Hrabal, Les Imposteurs, (Le conducteur de tramways de Prague) p. 170 :
"La patronne lavait des tasses de café dans l'évier, toute rêveuse.
Tu sais, m'a-t-elle dit, quand j'étais encore à l'école, il y avait un jeune gars, un beau jeune homme, qui me sonnait au clairon de l'autre côté de la rivière, à la tombée du soir j'allais donner à manger aux lapins, je n'avais pas le temps d'ouvrir le clapier qu'il le savait déjà et me sonnait doucement par-dessus les maisons et la rivière, tous les soirs son clairon m'enfonçait un poignard dans le coeur..., a-t-elle dit d'un ton nostalgique en posant les tasses propres sur la table.
La patronne penchée au-dessus de l'évier racontait sa vie aux tasses à café.

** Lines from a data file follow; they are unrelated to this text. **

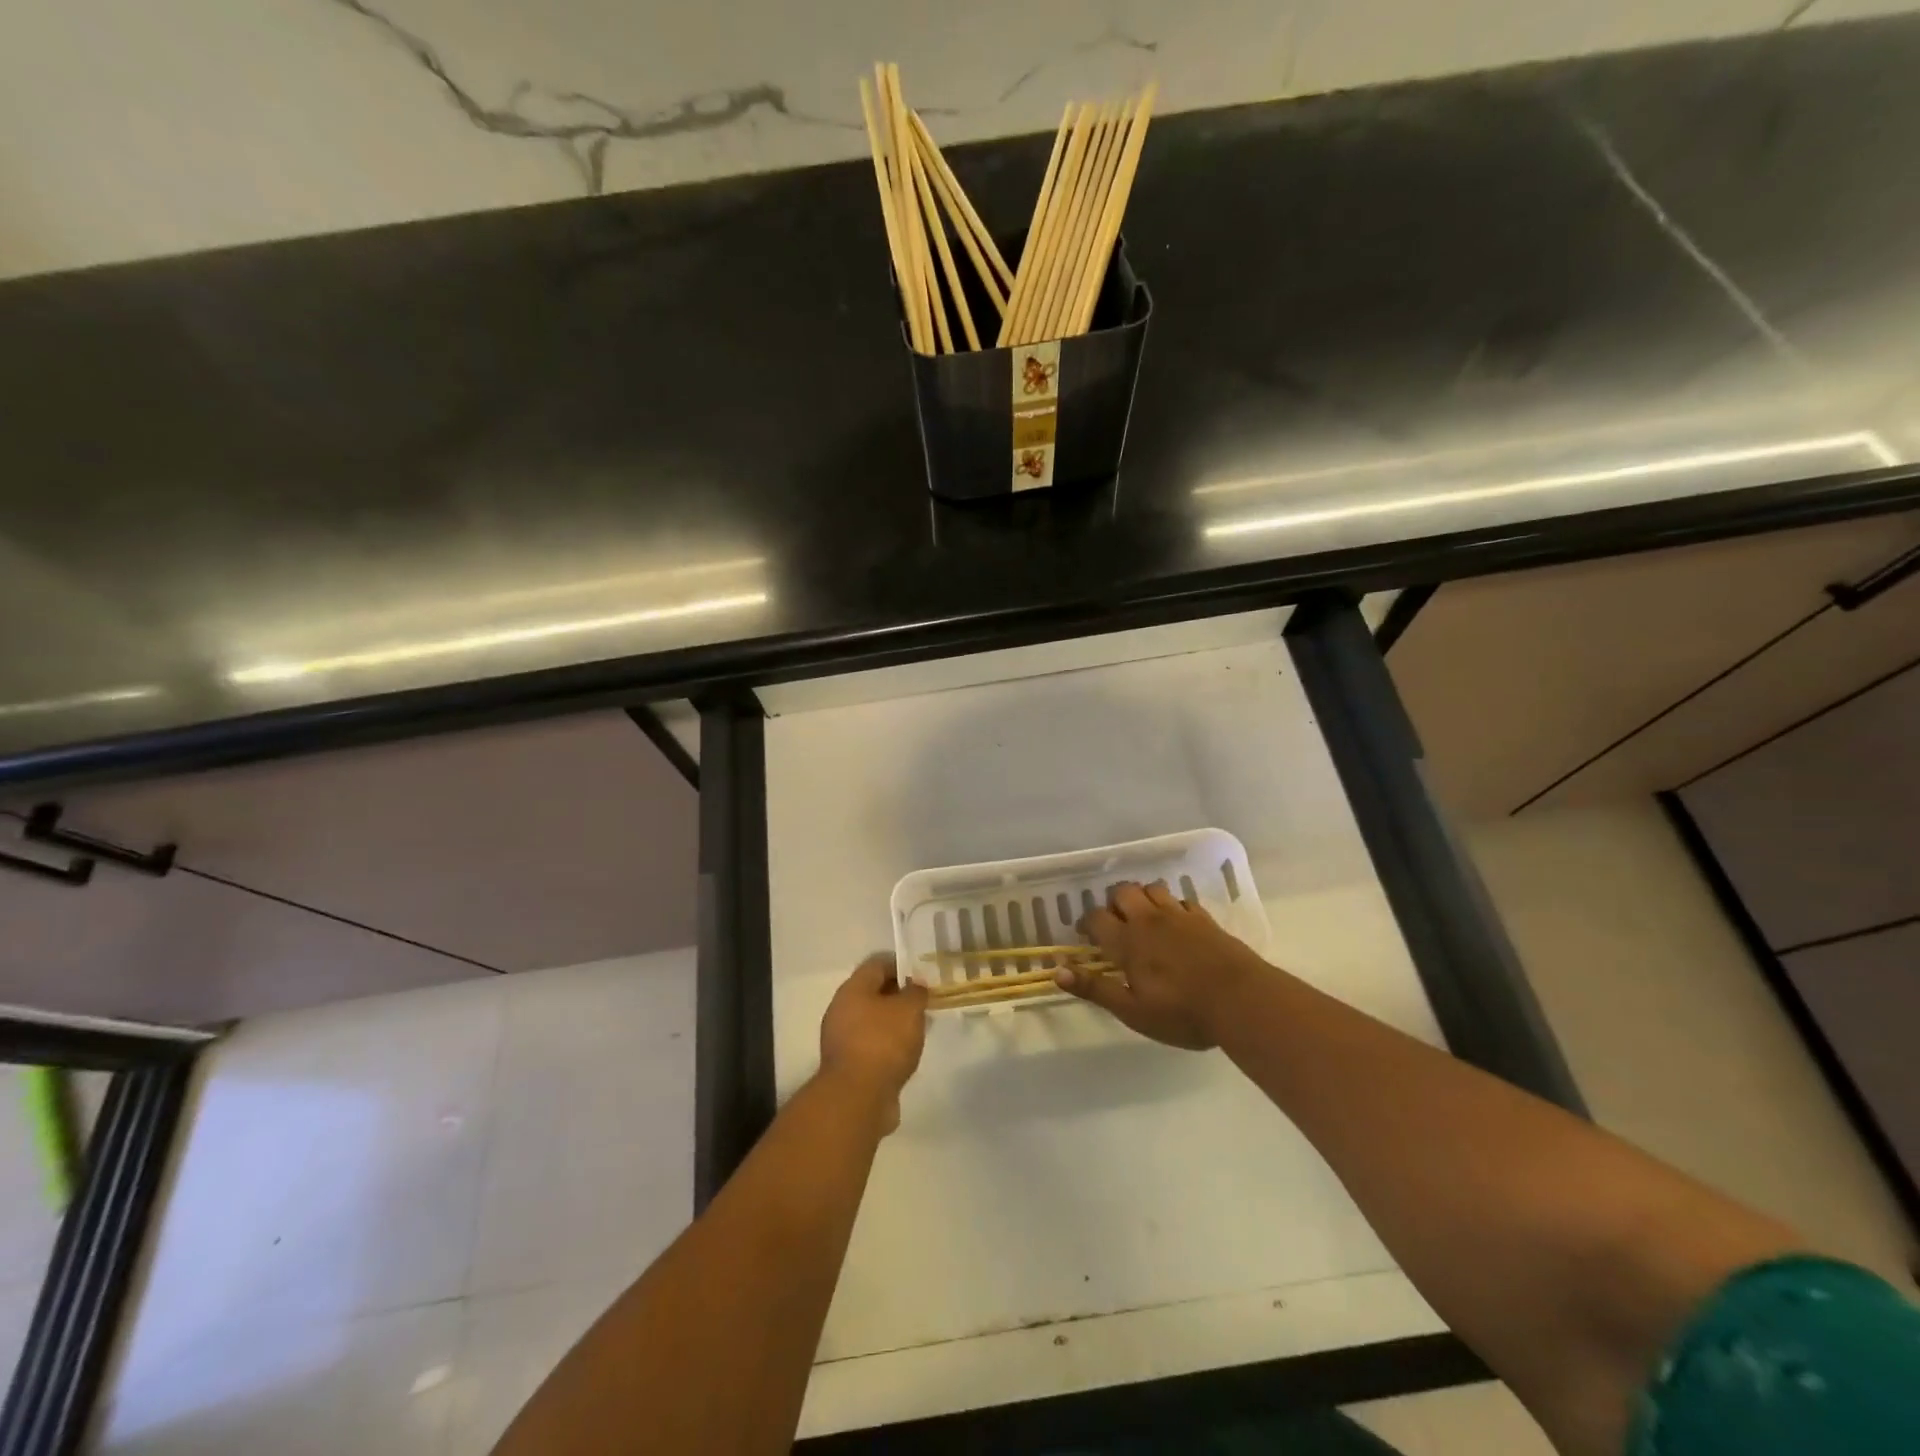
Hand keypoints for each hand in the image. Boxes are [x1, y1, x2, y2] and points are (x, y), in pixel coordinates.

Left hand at [818, 954, 927, 1133]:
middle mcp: (841, 1010)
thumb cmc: (883, 1043)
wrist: (857, 1098)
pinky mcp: (847, 1065)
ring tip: (919, 1029)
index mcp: (852, 990)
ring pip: (872, 1020)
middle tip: (923, 1002)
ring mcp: (842, 1039)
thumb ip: (916, 993)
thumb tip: (915, 987)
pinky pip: (871, 1044)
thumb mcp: (909, 1010)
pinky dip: (888, 1045)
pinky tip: (906, 1053)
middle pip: (873, 992)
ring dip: (894, 1022)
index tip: (922, 975)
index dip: (901, 964)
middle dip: (899, 995)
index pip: (877, 964)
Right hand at [1057, 881, 1267, 1049]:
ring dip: (1142, 898)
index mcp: (1128, 941)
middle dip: (1114, 903)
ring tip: (1143, 919)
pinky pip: (1181, 900)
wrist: (1241, 1001)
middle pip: (1123, 892)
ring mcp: (1179, 915)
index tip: (1086, 936)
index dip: (1087, 923)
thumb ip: (1095, 989)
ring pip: (1152, 888)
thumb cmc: (1182, 1012)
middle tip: (1115, 924)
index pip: (1097, 918)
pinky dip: (1172, 906)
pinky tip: (1175, 923)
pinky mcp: (1204, 919)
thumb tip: (1057, 971)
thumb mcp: (1132, 1011)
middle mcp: (1149, 920)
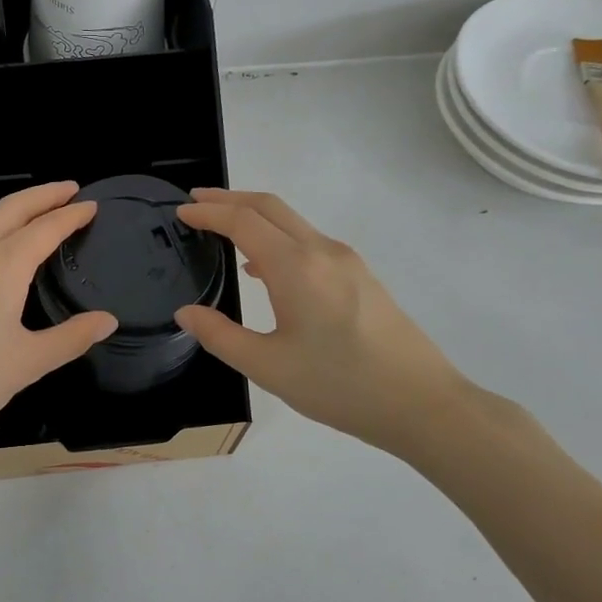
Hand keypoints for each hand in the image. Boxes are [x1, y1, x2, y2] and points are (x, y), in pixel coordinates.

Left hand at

Je faisais exprès de leur donner à manger lentement pour pouvoir écouter ce jeune gars qui jouait si bien, là-bas quelque part au bord des champs, rien que pour moi, parce que j'étais jolie, j'étais heureuse d'entendre qu'il y avait quelqu'un qui m'aimait assez pour rester assis dans les champs et sonner de son clairon dans le soir tombant rien que pour moi... La patronne avait embelli à la pensée de la sonnerie du beau jeune gars, à présent elle coupait à nouveau du salami, elle avait ouvert une conserve, retourné ses manches et, le bras plongé jusqu'au coude dans le bocal, elle repêchait les cornichons lisses au fond."